The factor of safety is defined as the ratio of the Ʈf to Ʈ in the limit equilibrium analysis. The factor of safety can be defined in three ways: moment equilibrium, force equilibrium and limit equilibrium. The first definition relies on the shear strength that can be in obtained from two ways: effective stress approach and total stress approach. The strength type depends on the type of the soil and the time elapsed after the excavation and loading conditions. The total stress strength is utilized for the short term conditions in the clayey soils and effective stress strength is utilized in the long term conditions in types of soils and conditions where the pressure pore is known. The third and second definitions are based on the movement equilibrium and force equilibrium conditions to resist and drive moment and force components. The definitions are sometimes confusing but the moment or force components contribute on driving and resisting slides.

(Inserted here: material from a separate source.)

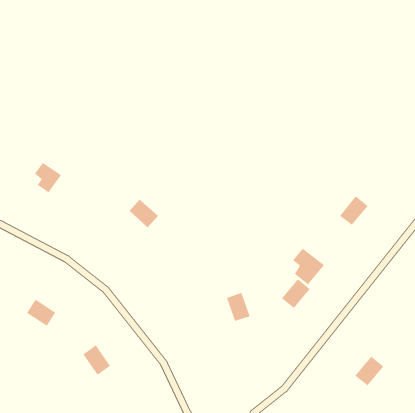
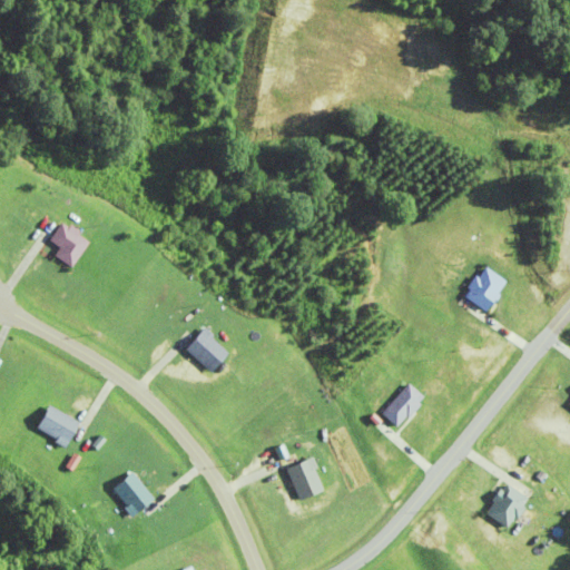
building: [129,199,159,228] -> [188,327,229,367]
building: [292,248,325,285] -> none
building: [226,292,251,322] -> [288,459,322,499]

The limit equilibrium methods use Mohr-Coulomb expression to evaluate the shear strength along with the sliding surfaces. The shear stress the soil fails is referred to the shear strengths of the soil. The limit equilibrium state exists when the mobilized shear stress is expressed as the fraction of shear strength. The shear strength is mobilized fully at the moment of the failure along with the failure surfaces when the critical conditions state is reached.
The shear strengths rely on the effective normal stress and type of soil. The mobilized shear stress relies on the external forces that act on the soil mass. The factor of safety is the ratio of Ʈ and Ʈf in the limit equilibrium analysis. The factor of safety can be explained in three ways: moment equilibrium, force equilibrium and limit equilibrium. The first definition describes that the shear strength can be obtained in two ways: effective stress approach and total stress approach.